The summer concert series is a major source of revenue for the Botanic Gardens
When Joan Baez played at the Botanic Gardens a few weeks ago, she kicked off her shoes and danced around the stage, pulling her keyboard player away from his instrument to join her. As she did, people in the audience got up from their blankets and danced too, because how often do you get the chance to dance alongside a folk legend in a field surrounded by flowers?
The Botanic Gardens Summer Concert Series is a decades-long tradition. For years, the Gardens have been inviting music-lovers to load up picnic baskets, grab a blanket, and relax in the middle of the gardens with some of music's biggest names. The concerts are intimate. The setting is enchanting. But, make no mistake, you're going to pay for it.
Priced between $50 to $85, the picnic in the park is not cheap, but neither are the acts. This is the fifth season that the Gardens have worked with Swallow Hill Music to produce the series, and their line-up is impressive. Still to come this season is Barenaked Ladies tonight at the York Street Gardens, Sara Bareilles tomorrow at the Chatfield location, B.B. King, Sheryl Crow, Martin Sexton, Colbie Caillat and St. Vincent. That follows last year's ambitious collection, which featured both Tony Bennett and Steve Martin.
With that kind of line-up and consistent sell-outs, it's no surprise that the summer concert series is a "significant" source of revenue for the Gardens, especially now that the larger Chatfield location has its own set of summer shows.
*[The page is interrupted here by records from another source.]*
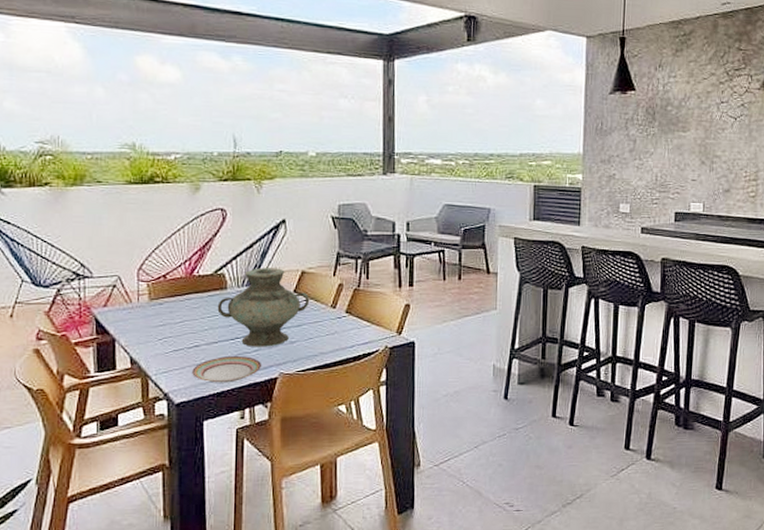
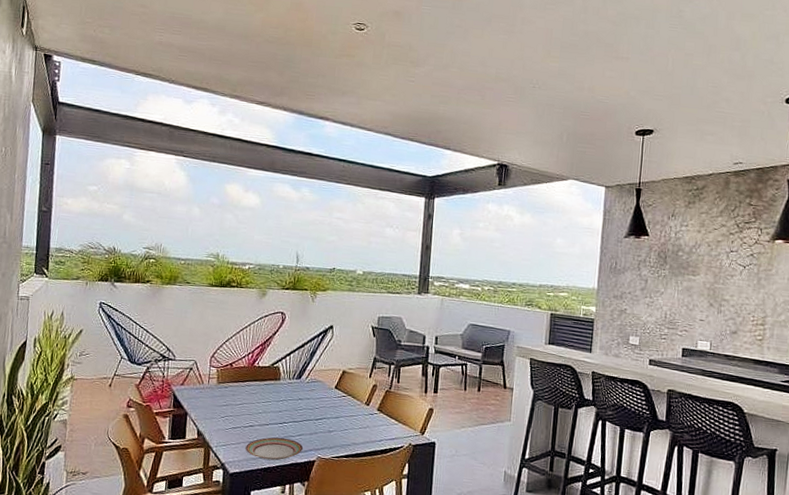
vase: present [217,268,310,347] -> none [271,364,348,434]

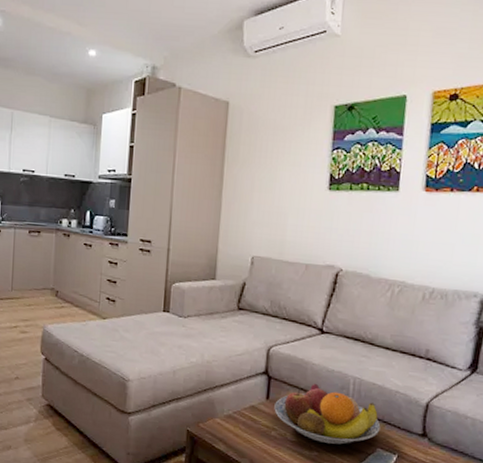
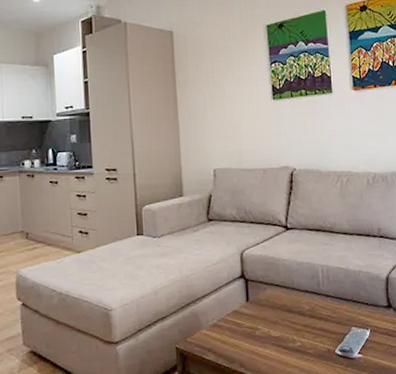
fruit bowl: present [274,383,381,445] -> none [255,277,352,333]

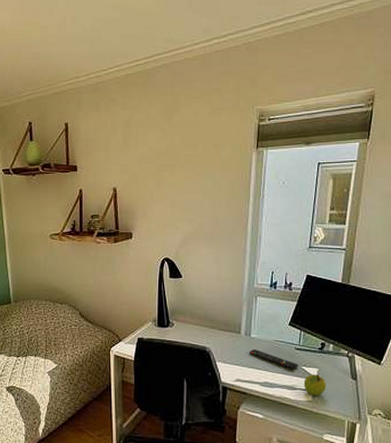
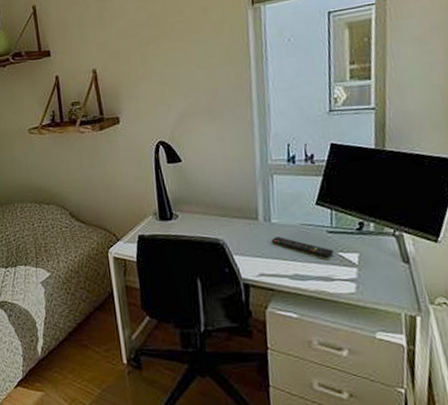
fruit: present [303,374,327,397] -> none [342,260,373,287]

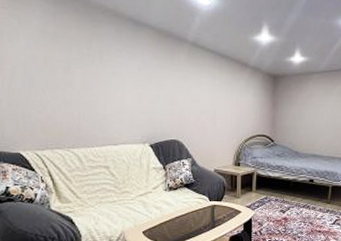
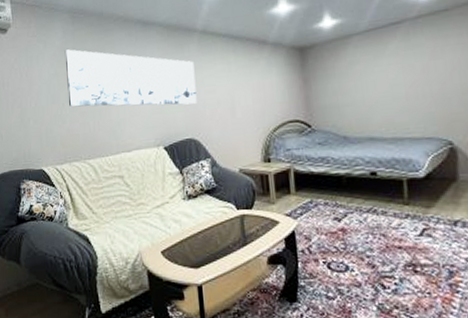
wall art: none [44,32,183,109] -> present [64,49,197,107]

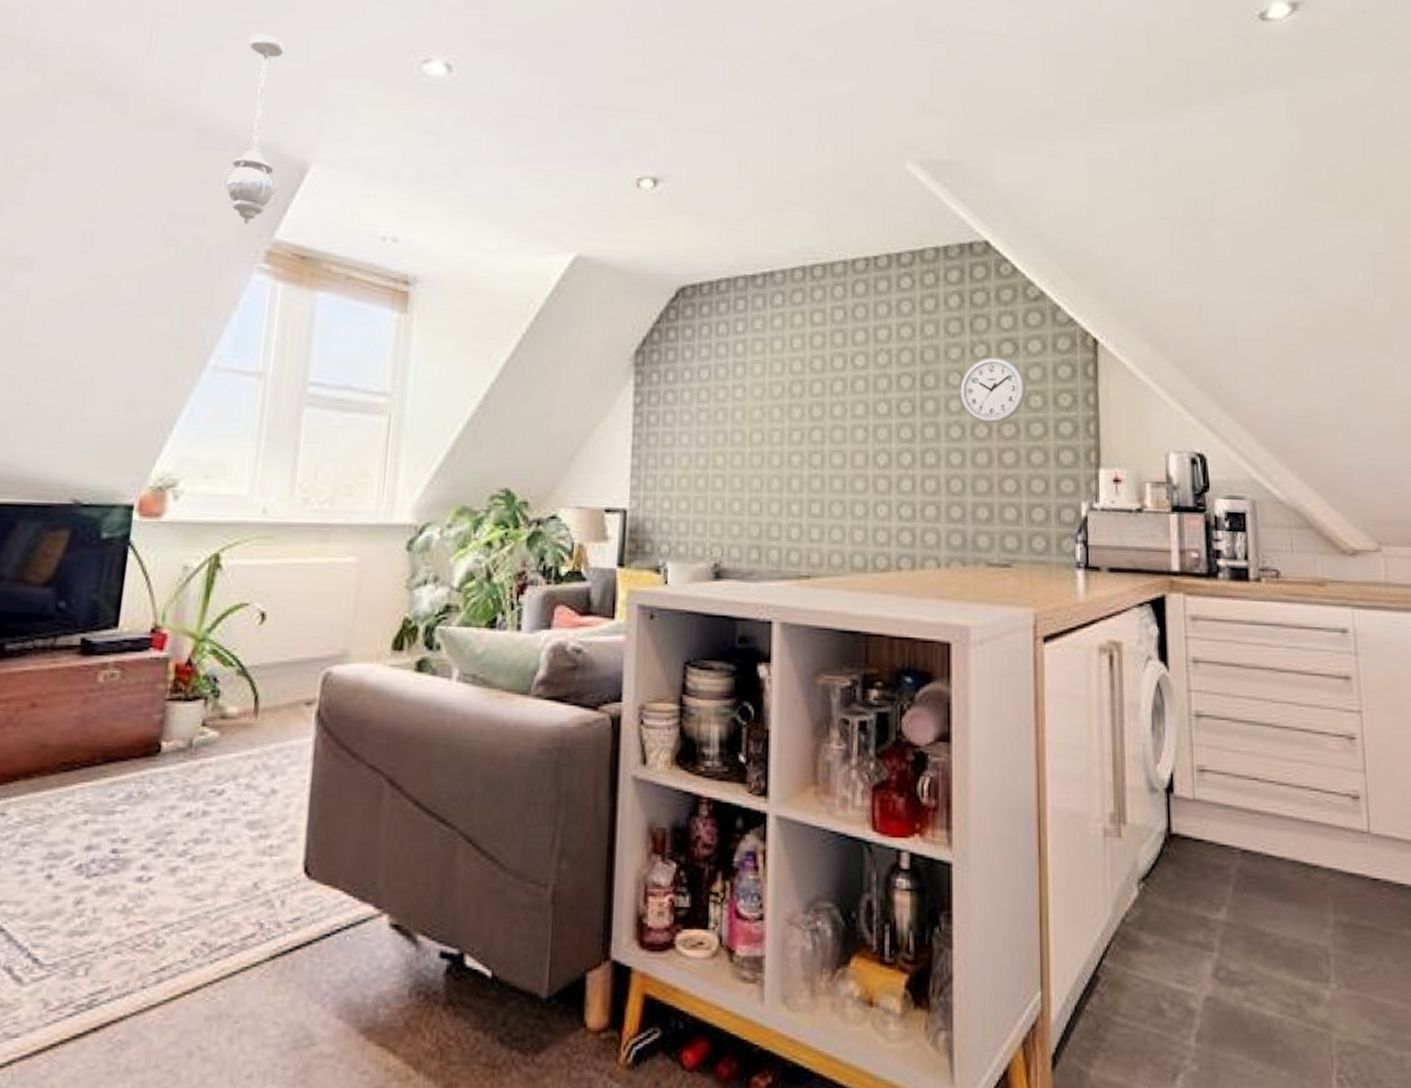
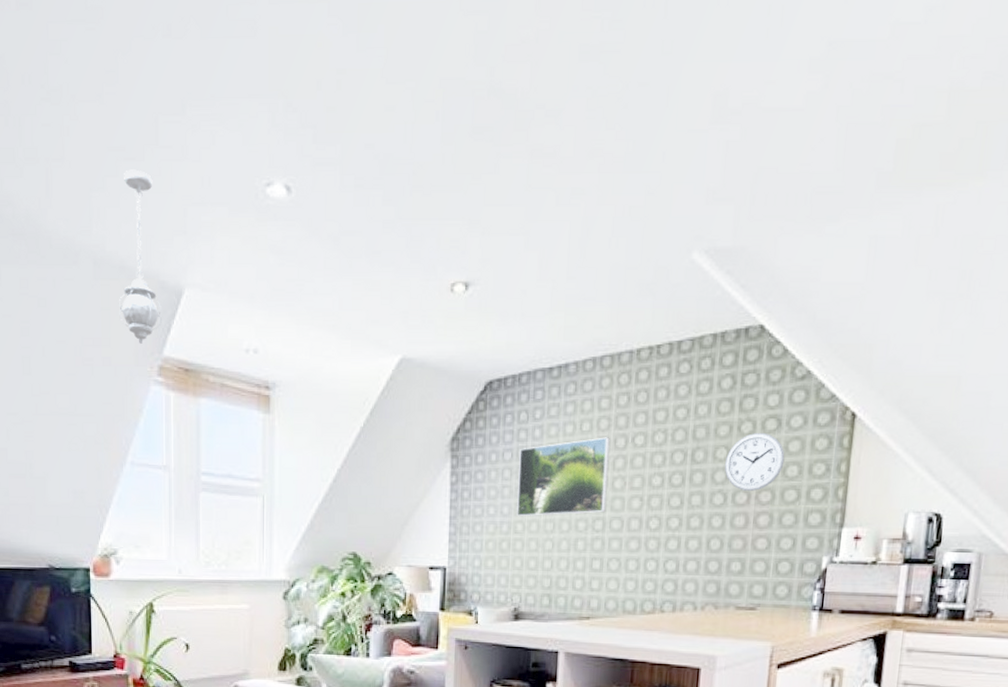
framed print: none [716,356,826,448] -> present [517,437,610,517]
Botanic Gardens marketing director Jennifer Riley says the concerts support a wide range of the organizations' efforts.
"We want to put music out there as a hook to get people here to enjoy this beautiful venue," she says. "We want to help people see the gardens through the prism of whatever their interest is - be it music, cooking, shopping for locally sourced gifts, or growing vegetables. We want to bring people in and make them realize that the Gardens does have something for both them and the community."
The Botanic Gardens' mission is to connect people with plants, and that extends beyond the physical grounds they maintain. Their Soul 2 Soil program manages vegetable gardens at Mariposa, a Denver Housing Authority development, and runs a produce distribution program there that provided 1,100 pounds of fresh produce last year. The Gardens are also using the concerts to launch more healthy-eating education efforts both on site and in schools across Denver. Thanks to the concerts, these programs are mushrooming.
"We want the people that care about music," Riley says. "We want them to see what this entertainment is doing for the community and feel good about it."
In other words, come dance, drink, and listen, and then pat yourself on the back.